De modo abreviado direi, recorrendo-me a Bellino Sacadura e a Hernâni Cidade professor e investigador da Literatura portuguesa do século XX, que a alegoria platónica, afirma ou sugere que as almas “viviam primeiro na esfera inteligível, na contemplação das realidades perfeitas, das realidades-ideias; por qualquer pecado, caíram na esfera sensível e ei-las agora corporeamente apreendendo as sombras,” ou seja, apenas, as realidades que os sentidos captam. Mas as almas não perderam por completo a memória do seu primeiro estado de clara visão racional e, pelo esforço da reminiscência, pelo caminho dialéctico, poderão fazer a ascensão da esfera sensível à esfera inteligível, da sombra ao real é assim que, por exemplo, o poeta, projecta a ideia de Beleza sobre o objecto amado. É assim que encontrámos em Camões um grande cultor da alegoria platónica, o exemplo máximo do neoplatonismo na poesia portuguesa renascentista dos séculos XV e XVI. Um dos seus poemas mais claramente ilustrativo da aplicação da alegoria é o poema “Babel e Sião” em que escreve: Mas ò tu, terra de Glória, / Se eu nunca vi tua essência / Como me lembras na ausência? / Não me lembras na memória, / Senão na reminiscência; / Que a alma é tábua rasa/ Que, com a escrita doutrina / Celeste, tanto imagina, / Que voa da própria casa/ E sobe à Pátria divina / donde esta alma descendeu, / E aquela humana figura / Que cá me pôde alterar / Não é quem se há-de buscar: / É raio da Formosura / Que só se deve amar.

____

O QUE SE PEDE
**A)** Responda com base no excerto sobre a alegoria platónica em Camões:
(i) Onde viviam primeiro as almas, segundo a alegoria platónica?
(ii) Que poema de Camões é indicado como um dos mais claramente ilustrativos da aplicação da alegoria?
(iii) Nos versos citados, a alma é descrita como o quê?
**B)** Por favor, prossiga o excerto sobre a alegoria platónica em Camões a partir do último verso citado.
Os dados não fazem falta para resolver estas tarefas.

DADOS FORNECIDOS

____

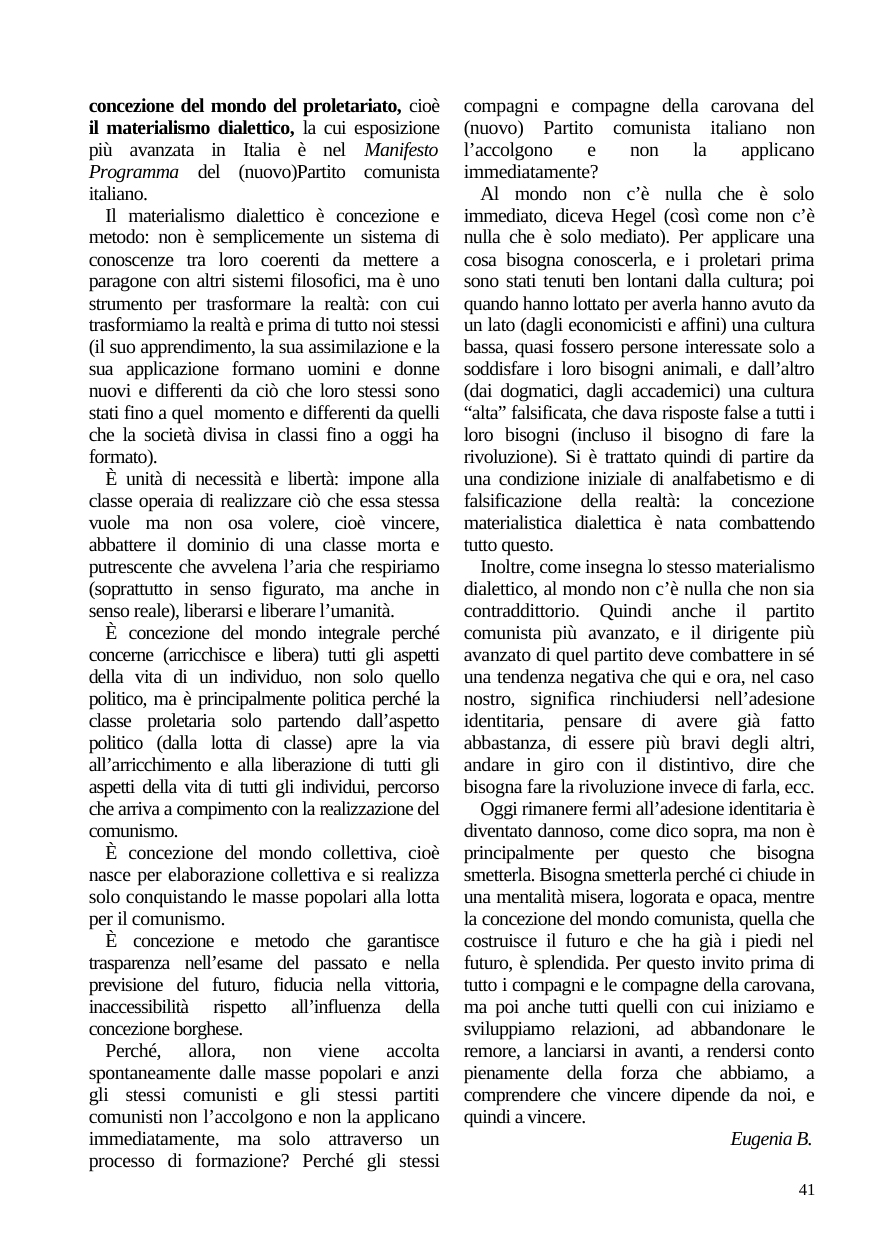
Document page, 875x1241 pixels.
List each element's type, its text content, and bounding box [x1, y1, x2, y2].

text È concezione del mondo integrale perché concerne (arricchisce e libera) tutti gli aspetti della vita di un individuo, non solo quello politico, ma è principalmente politica perché la classe proletaria solo partendo dall’aspetto politico (dalla lotta di classe) apre la via all’arricchimento e alla liberazione di tutti gli aspetti della vita di tutti gli individui, percorso che arriva a compimento con la realizzazione del comunismo. [88, 622, 440, 842]
text Al mondo non c’è nulla che è solo immediato, diceva Hegel (così come non c’è nulla che è solo mediato). Per applicare una cosa bisogna conoscerla, e i proletari prima sono stati tenuti ben lontani dalla cultura; poi quando hanno lottato per averla hanno avuto da un lato (dagli economicisti e affini) una cultura bassa, quasi fossero persone interessate solo a soddisfare i loro bisogni animali, e dall’altro (dai dogmatici, dagli accademici) una cultura “alta” falsificata, che dava risposte false a tutti i loro bisogni (incluso il bisogno di fare la rivoluzione). Si è trattato quindi di partire da una condizione iniziale di analfabetismo e di falsificazione della realtà: la concezione materialistica dialettica è nata combattendo tutto questo. [463, 182, 815, 556]
text Il materialismo dialettico è concezione e metodo: non è semplicemente un sistema di conoscenze tra loro coerenti da mettere a paragone con altri sistemi filosofici, ma è uno strumento per trasformare la realtà: con cui trasformiamo la realtà e prima di tutto noi stessi (il suo apprendimento, la sua assimilazione e la sua applicazione formano uomini e donne nuovi e differenti da ciò che loro stessi sono stati fino a quel momento e differenti da quelli che la società divisa in classi fino a oggi ha formato). [88, 204, 440, 468]
text Perché, allora, non viene accolta spontaneamente dalle masse popolari e anzi gli stessi comunisti e gli stessi partiti comunisti non l’accolgono e non la applicano immediatamente, ma solo attraverso un processo di formazione? Perché gli stessi [88, 1039, 440, 1171]
text È concezione del mondo collettiva, cioè nasce per elaborazione collettiva e si realizza solo conquistando le masse popolari alla lotta per il comunismo. [88, 842, 440, 930]
text Oggi rimanere fermi all’adesione identitaria è diventato dannoso, come dico sopra, ma non è principalmente per questo che bisogna smetterla. Bisogna smetterla perché ci chiude in una mentalità misera, logorata e opaca, mentre la concezione del mondo comunista, quella che costruisce il futuro e che ha già i piedi nel futuro, è splendida. Per questo invito prima di tutto i compagni e le compagne della carovana, ma poi anche tutti quelli con cui iniziamo e sviluppiamo relazioni, ad abbandonare le remore, a lanciarsi in avanti, a rendersi conto pienamente della forza che abbiamo, a comprendere che vincere dipende da noi, e quindi a vincere. [463, 798, 815, 1127]
text compagni e compagne della carovana del (nuovo) Partito comunista italiano non l’accolgono e non la applicano immediatamente? [463, 94, 815, 182]
text Inoltre, come insegna lo stesso materialismo dialettico, al mondo non c’è nulla che non sia contraddittorio. Quindi anche il partito comunista più avanzato, e il dirigente più avanzato di quel partito deve combattere in sé una tendenza negativa che qui e ora, nel caso nostro, significa rinchiudersi nell’adesione identitaria, pensare di avere già fatto abbastanza, di essere più bravi degli altri, andare in giro con il distintivo, dire che bisogna fare la rivoluzione invece di farla, ecc. [463, 556, 815, 798]
text È concezione e metodo che garantisce trasparenza nell’esame del passato e nella previsione del futuro, fiducia nella vittoria, inaccessibilità rispetto all’influenza della concezione borghese. [88, 930, 440, 1039]
text Eugenia B. [463, 1127, 815, 1149]
text concezione del mondo del proletariato, cioè il materialismo dialettico, la cui esposizione più avanzata in Italia è nel Manifesto Programma del (nuovo)Partito comunista italiano. [88, 94, 440, 204]
text È unità di necessità e libertà: impone alla classe operaia di realizzare ciò che essa stessa vuole ma non osa volere, cioè vincere, abbattere il dominio di una classe morta e putrescente che avvelena l’aria che respiriamo (soprattutto in senso figurato, ma anche in senso reale), liberarsi e liberare l’umanità. [88, 468, 440, 622]
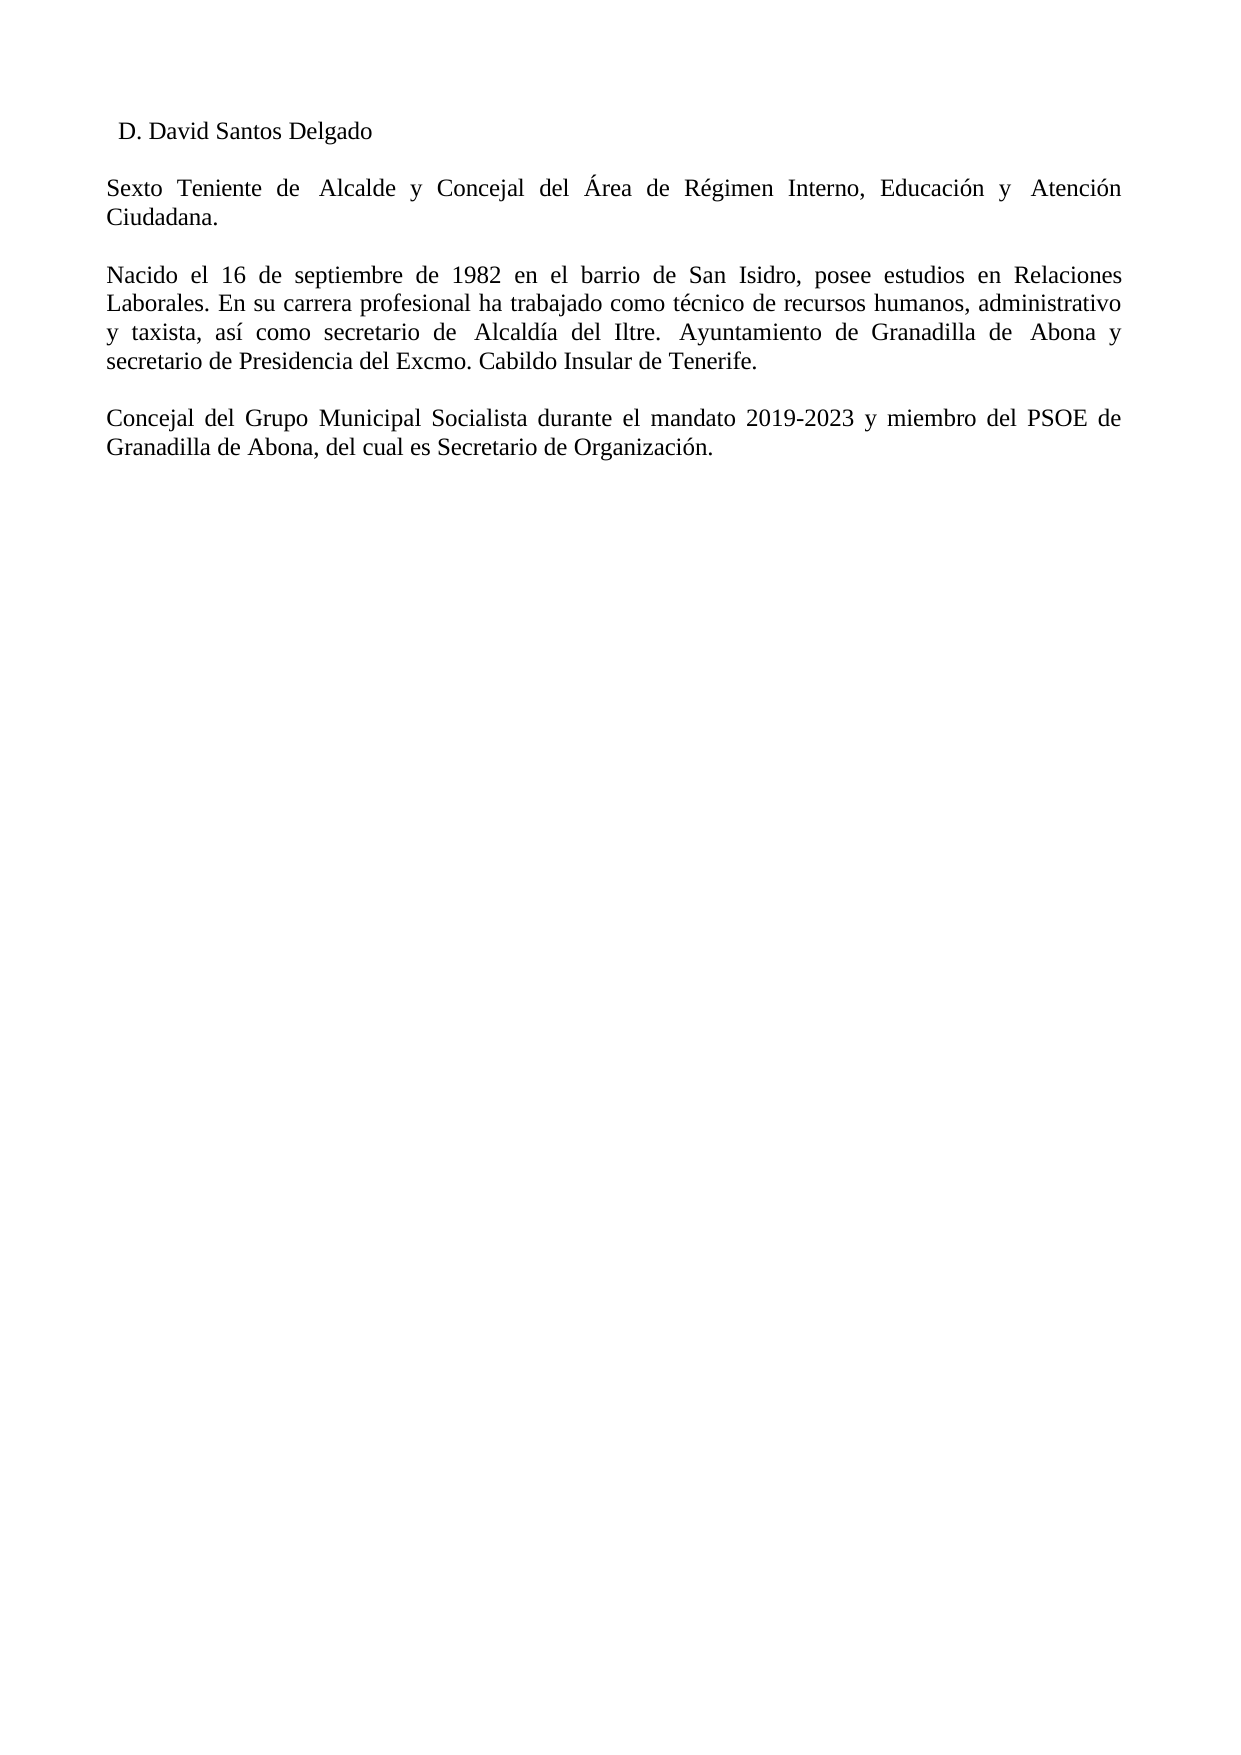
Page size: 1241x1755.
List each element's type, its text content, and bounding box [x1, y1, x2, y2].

text Sexto Teniente de Alcalde y Concejal del Área de Régimen Interno, Educación y Atención Ciudadana. [106, 173, 1122, 231]
text D. David Santos Delgado [118, 116, 1134, 145]
text Nacido el 16 de septiembre de 1982 en el barrio de San Isidro, posee estudios en Relaciones Laborales. En su carrera profesional ha trabajado como técnico de recursos humanos, administrativo y taxista, así como secretario de Alcaldía del Iltre. Ayuntamiento de Granadilla de Abona y secretario de Presidencia del Excmo. Cabildo Insular de Tenerife. [106, 260, 1122, 375]
text Concejal del Grupo Municipal Socialista durante el mandato 2019-2023 y miembro del PSOE de Granadilla de Abona, del cual es Secretario de Organización. [106, 403, 1123, 461]
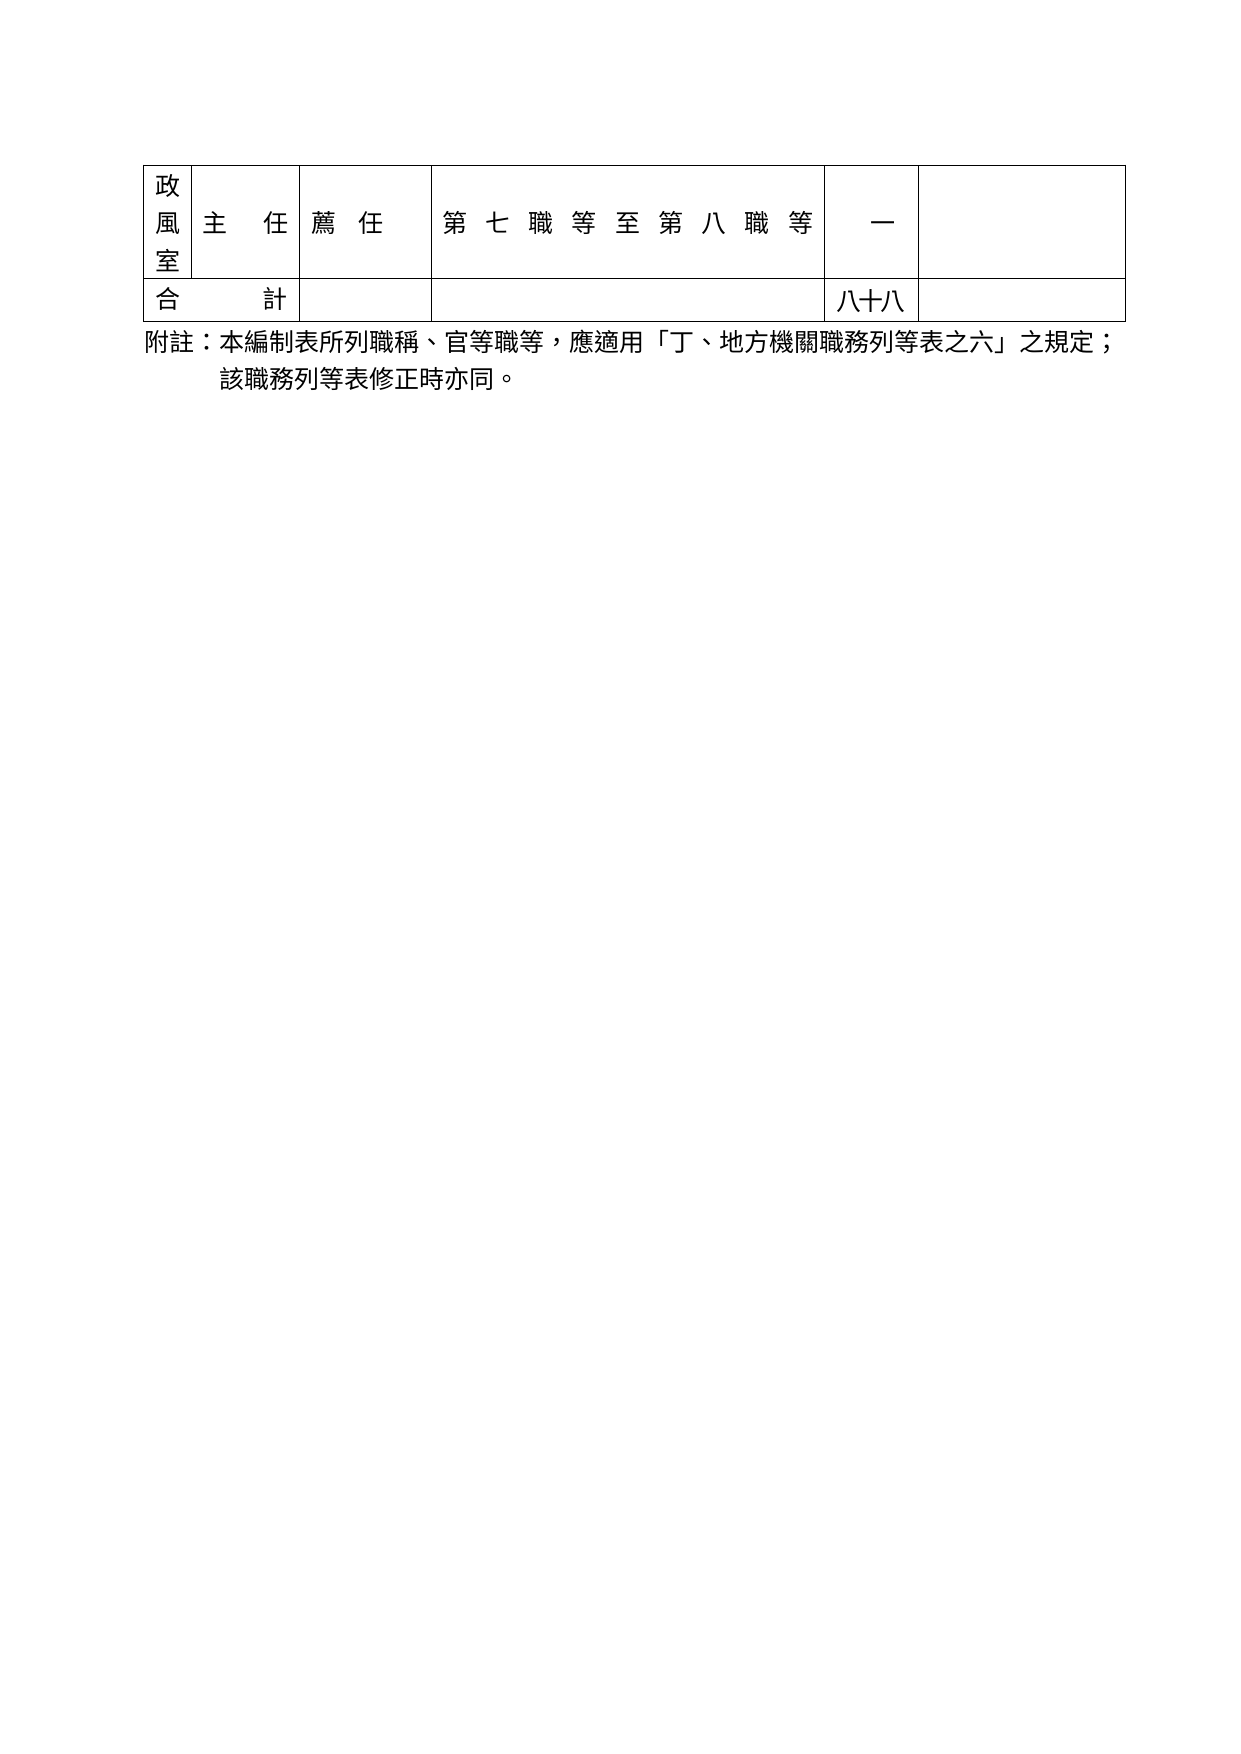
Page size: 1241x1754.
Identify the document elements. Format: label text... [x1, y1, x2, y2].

table_cell 薦 任 [300, 166, 431, 278]
table_cell [300, 279, 431, 321]
table_cell 政 風 室 [144, 166, 191, 278]
table_cell 八十八 [825, 279, 918, 321]
table_cell [919, 279, 1125, 321]
text 該職務列等表修正時亦同。 [94, 359, 1146, 397]
table_cell 第七職等至第八職等 [432, 166, 824, 278]
table_cell [432, 279, 824, 321]
table_cell 一 [825, 166, 918, 278]
table_cell 主 任 [192, 166, 299, 278]
text 附註：本編制表所列職稱、官等職等，應適用「丁、地方機關職務列等表之六」之規定； [94, 322, 1146, 359]
table_cell 合 計 [144, 279, 299, 321]
table_cell [919, 166, 1125, 278]
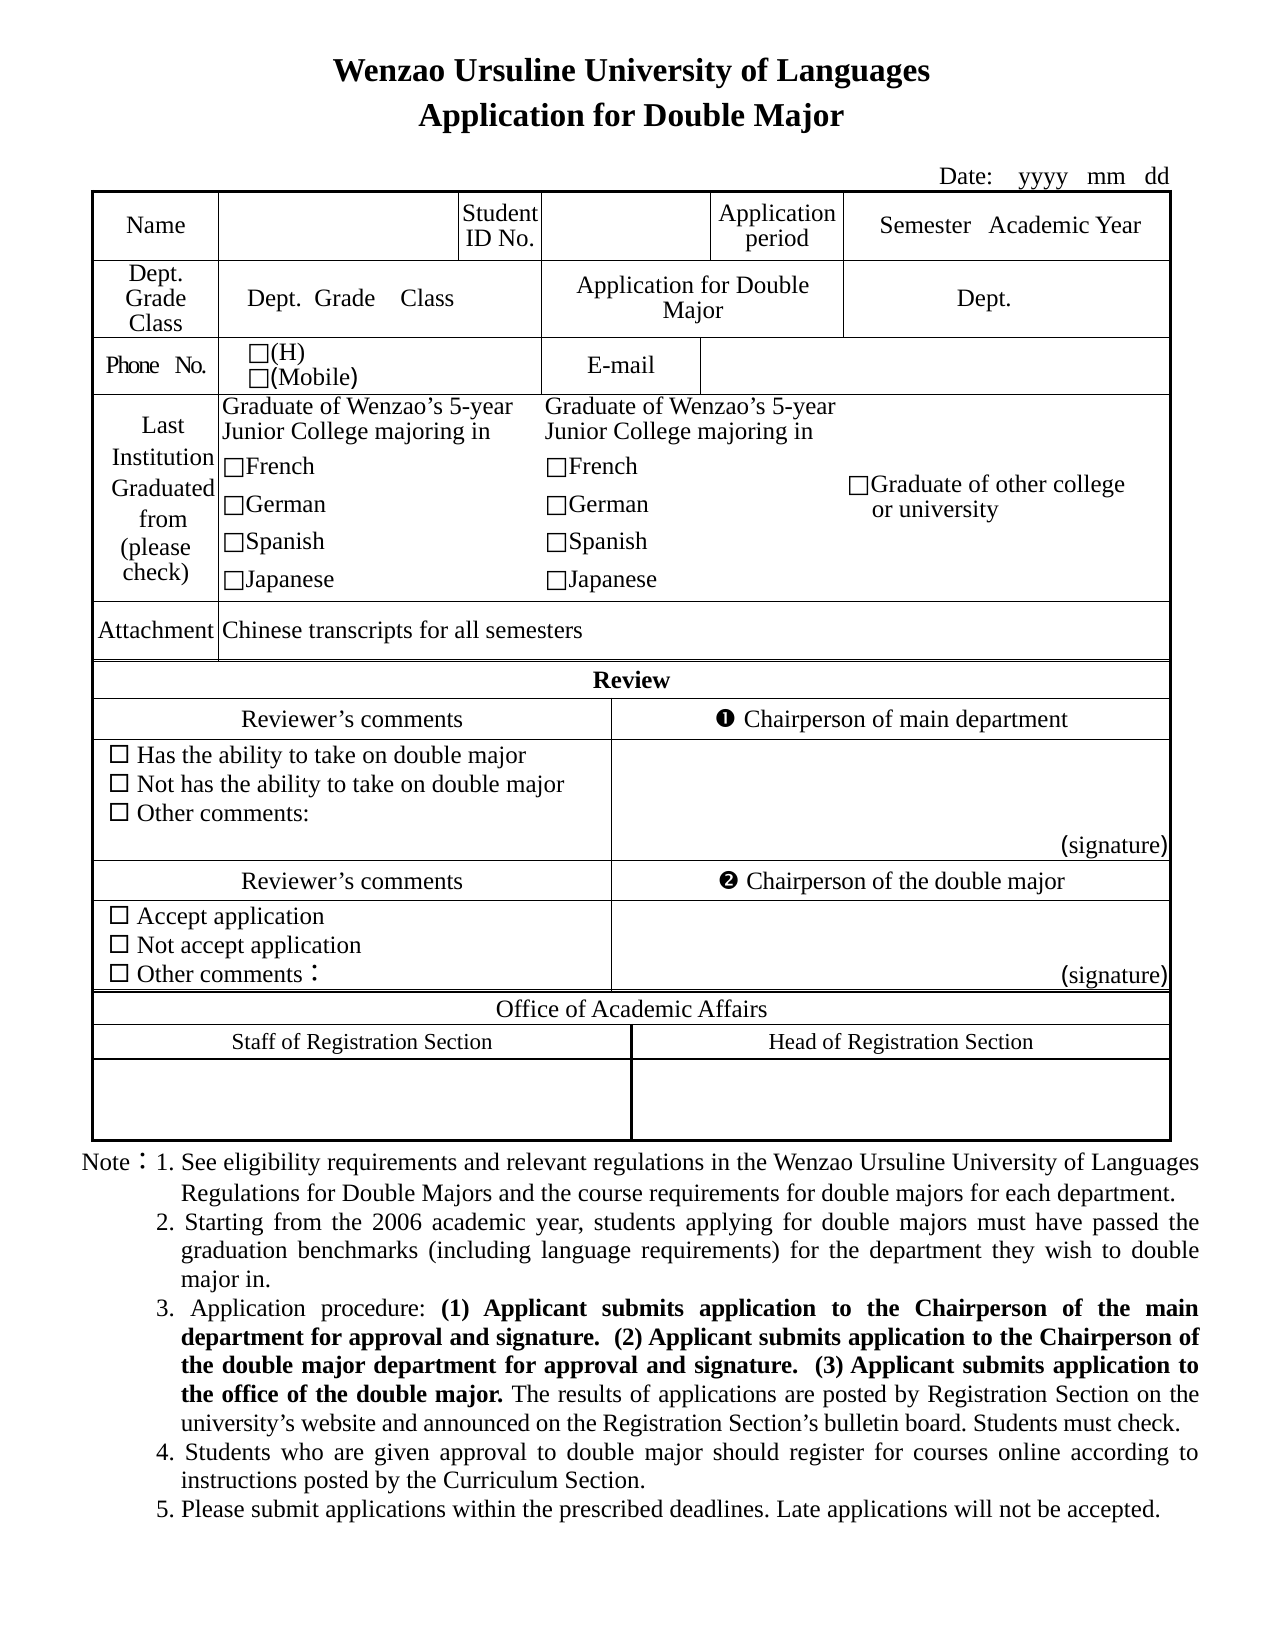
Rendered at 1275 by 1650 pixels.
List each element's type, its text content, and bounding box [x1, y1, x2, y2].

____

RESPOSTAS
**A)**
(i) Na esfera inteligível, na contemplação das realidades perfeitas, das realidades-ideias.
(ii) O poema "Babel e Sião".
(iii) Como tábua rasa.

**B)**
O considerado neoplatonismo literário/poético atinge em Camões a expressão maior no soneto: “Transforma-se o Amador na coisa amada.”

Mas o magistério de Platão, através da sua alegoria, e dos seus símbolos, percorreu várias correntes poéticas na Literatura portuguesa, e em diferentes momentos. No romantismo vamos encontrar em Almeida Garret, poemas em que ele “pressente” a ideia do amor. Mais tarde entrando, no século XIX, no Realismo, os versos atormentados e densos de Antero de Quental, lançam interrogações e inquietações sobre a “luz” que o poeta persegue e que vem da – volto a citar Bellino – “gnosiologia e da ontologia da luz de Platão e que se abre para o filósofo como uma mística, uma iluminação espiritual. Que se tornaria numa das fontes do neoplatonismo.” Fim de citação. Sobre os símbolos e a alegoria platónica é de todo o interesse que se leia o capítulo 3 com o subtítulo: Retórica, dialéctica e imagética do conhecimento em que o autor explana os pontos fundamentais contidos na obra «Banquete» de Platão, analisados e interpretados em vários e respeitáveis escritos de pensadores hodiernos da obra platónica.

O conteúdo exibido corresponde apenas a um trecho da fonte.